I am quite impressed by the security bugs in Alibaba's T-Head processors,
although not in a good way.
On the C910 core, there's a flaw with use of the MMU that allows any
unprivileged process running native code to write anywhere in physical
memory, and to execute arbitrary code with kernel or machine privileges.

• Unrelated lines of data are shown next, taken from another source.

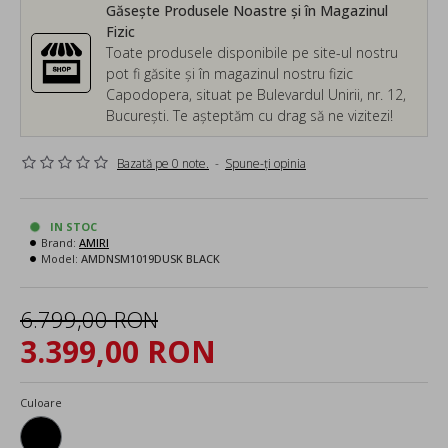
Găsește Produsele Noastre și în Magazinul
Fizic
Toate produsele disponibile pe site-ul nostru
pot fi găsite și în magazinul nostru fizic
Capodopera, situat pe Bulevardul Unirii, nr. 12,
București. Te așteptăm cu drag să ne vizitezi!
Bazată pe 0 note.
-
Spune-ţi opinia
IN STOC
Brand:
AMIRI
Model:
AMDNSM1019DUSK BLACK
6.799,00 RON
3.399,00 RON
Culoare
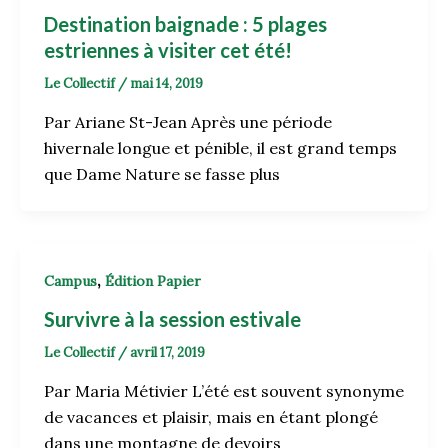
Destination baignade : 5 plages
estriennes à visiter cet été!
Le Collectif
/
mai 14, 2019
Par Ariane St-Jean Après une période
hivernale longue et pénible, il est grand temps
que Dame Nature se fasse plus
,
Campus
Édition Papier
Survivre à la session estivale
Le Collectif
/
avril 17, 2019
Par Maria Métivier L’été est souvent synonyme
de vacances et plaisir, mais en étant plongé
dans une montagne de devoirs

Fortunately, this is not a RISC-V architecture bug, but a problem in
Alibaba's nonstandard vector extensions. There appears to be no fix,
except to disable those extensions. This may be a little hard on Scaleway,
a French cloud provider who launched RISC-V service with great fanfare a
few months ago.
<
https://ghostwriteattack.com/>
<
https://www.theregister.com/2024/08/07/riscv_business_thead_c910_vulnerable/>
There's also a CPU freeze vulnerability in the C910, triggered by reading
from virtual address 0, which seems like something you might well be able
to do without native code.
The C908 and C906 cores have halt-and-catch-fire vulnerabilities.
I've just put Alibaba RISC-V on my "no way, not for a decade" list.